Collected data:
# # #

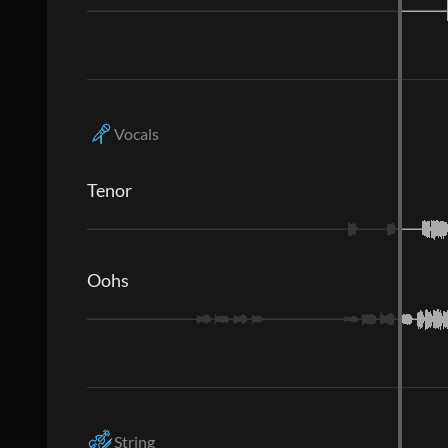
Vocals
Tenor
Oohs
String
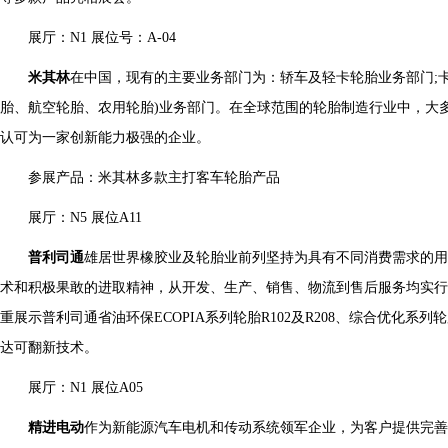
展厅：N1 展位号：A-04
米其林
在中国，现有的主要业务部门为：轿车及轻卡轮胎业务部门;卡
胎、航空轮胎、农用轮胎)业务部门。在全球范围的轮胎制造行业中，大
认可为一家创新能力极强的企业。
参展产品：米其林多款主打客车轮胎产品
展厅：N5 展位A11
普利司通
雄居世界橡胶业及轮胎业前列坚持为具有不同消费需求的
术和积极果敢的进取精神，从开发、生产、销售、物流到售后服务均实行
重展示普利司通省油环保ECOPIA系列轮胎R102及R208、综合优化系列轮胎
达可翻新技术。
展厅：N1 展位A05
精进电动
作为新能源汽车电机和传动系统领军企业，为客户提供完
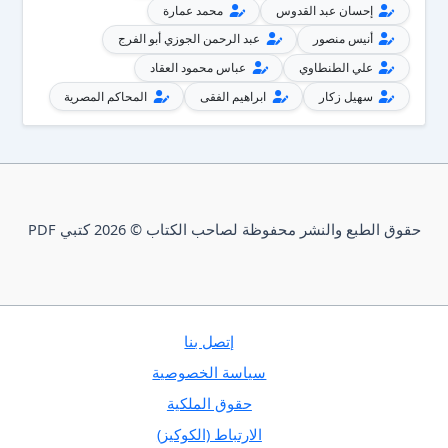
إحسان عبد القدوس
محمد عمارة
أنيس منصور
عبد الرحمن الجوزي أبو الفرج
علي الطنطاوي
عباس محمود العقاد
سهيل زكار
ابراهيم الفقى
المحاكم المصرية
حقوق الطبع والنشر محفوظة لصاحب الكتاب © 2026 كتبي PDF
إتصل بنا
سياسة الخصوصية
حقوق الملكية
الارتباط (الكوكيز)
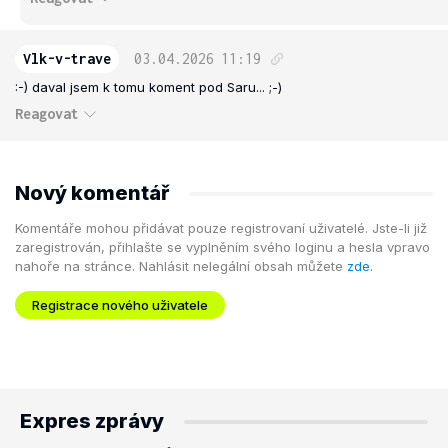
Vlk-v-trave
03.04.2026
11:19
:-) daval jsem k tomu koment pod Saru... ;-)
Reagovat
Nový komentář
Komentáře mohou přidávat pouze registrovaní uživatelé. Jste-li již
zaregistrován, přihlašte se vyplněním svého loginu a hesla vpravo
nahoře na stránce. Nahlásit nelegální obsah můžete
zde
.
Registrace nového uživatele
Expres zprávy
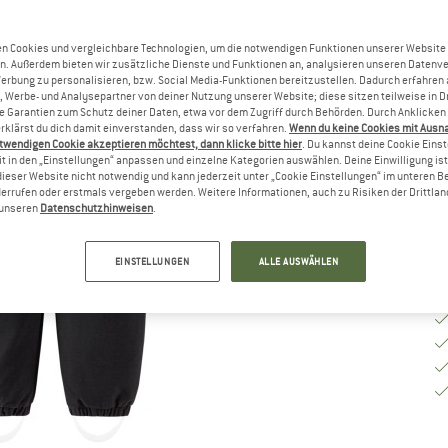
Gr
n Cookies und vergleichbare Technologien, um die notwendigen Funktionen unserer Website
n. Außerdem bieten wir zusätzliche Dienste und Funktionen an, analysieren unseren Datenv
Werbung zu personalisieren, bzw. Social Media-Funktionen bereitzustellen. Dadurch erfahren
, Werbe- und Analysepartner von deiner Nutzung unserer Website; diese sitzen teilweise in D
G
Garantien zum Schutz deiner Daten, etwa vor dem Zugriff durch Behörden. Durch Anklicken 
rklärst du dich damit einverstanden, dass wir so verfahren.
Wenn du keine Cookies mit Ausn
Li
twendigen Cookie akzeptieren möchtest, dann klicke bitte hier
. Du kannst deine Cookie Eins
t in den „Einstellungen“ anpassen und einzelne Kategorien auswählen. Deine Einwilligung ist f
M
dieser Website nicht notwendig und kann jederzeit unter „Cookie Einstellungen“ im unteren B
errufen oder erstmals vergeben werden. Weitere Informationen, auch zu Risiken der Drittlan
n unseren
Datenschutzhinweisen
.
EINSTELLUNGEN
ALLE AUSWÄHLEN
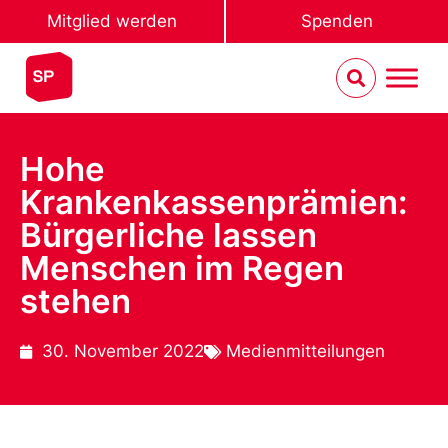
Mitglied werden
Spenden
Hohe
Krankenkassenprämien:
Bürgerliche lassen
Menschen im Regen
stehen
30. November 2022
Medienmitteilungen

# # #

Say how many lines in the data hold the string "Cookies", and write nothing else.

2